A simple constraint for your existing tables would be that not both the CompanyID and ClientID fields of the project row could be non-null at the same time.

If you want to use the table like this and avoid the all the new queries just put triggers on the table and when user tries to insert row with wrong data the trigger with stop him.
Best Regards,
Iordan

My first thought would be to create a special client record for each company with name "No client". Then eliminate the CompanyId from the Project table, and if a project has no client, use the "No client" record rather than a "normal" client record. If processing of such no-client's is special, add a flag to the no-client record to explicitly identify it. (I'd hate to rely on the name being "No Client" or something like that -- too fuzzy.)
Then there would be no way to store inconsistent data so the problem would go away.
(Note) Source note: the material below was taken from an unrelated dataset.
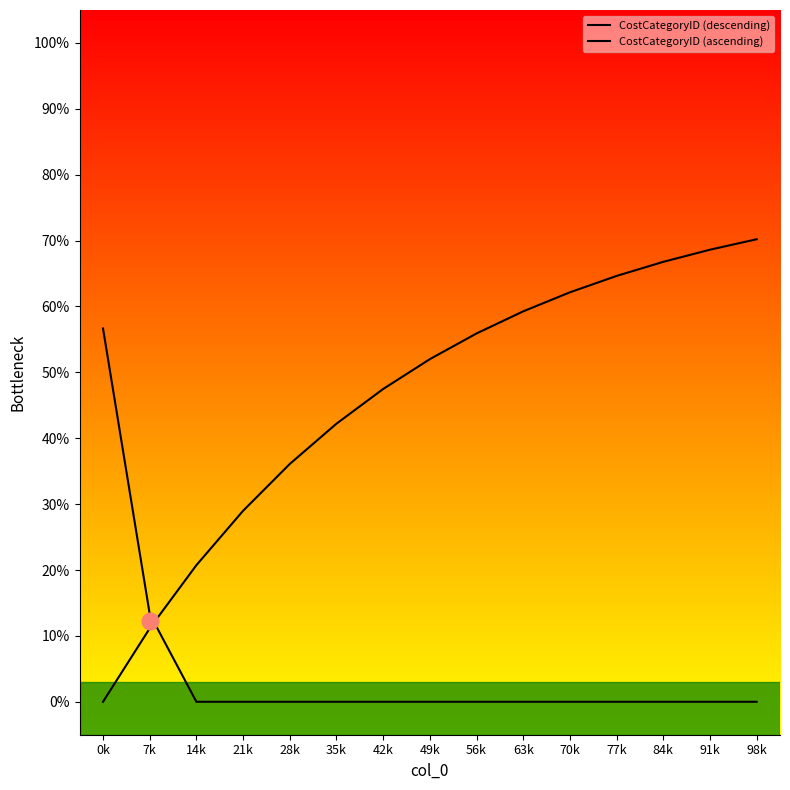

Which category has the lowest value in the CostCategoryID (descending) series?

14k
In the end I implemented a completely generic solution which solves my problem without much runtime overhead and without requiring any changes to the database. I'll describe it here in case someone else has the same problem.
First off, the approach only works because the only table that other tables are referencing through multiple paths is the Companies table. Since this is the case in my database, I only have to check whether all n:1 referenced entities of each entity that is to be created / updated / deleted are referencing the same company (or no company at all).
I am enforcing this by deriving all of my Linq entities from one of the following types:
SingleReferenceEntityBase - The norm. Only checks (via reflection) if there really is only one reference (no matter if transitive or intransitive) to the Companies table. If this is the case, the references to the companies table cannot become inconsistent.
MultiReferenceEntityBase - For special cases such as the Projects table above. Asks all directly referenced entities what company ID they are referencing. Raises an exception if there is an inconsistency. This costs me a few select queries per CRUD operation, but since MultiReferenceEntities are much rarer than SingleReferenceEntities, this is negligible.
Both of these types implement a "CheckReferences" and I am calling it whenever the linq entity is written to the database by partially implementing the OnValidate(System.Data.Linq.ChangeAction action) method which is automatically generated for all Linq entities.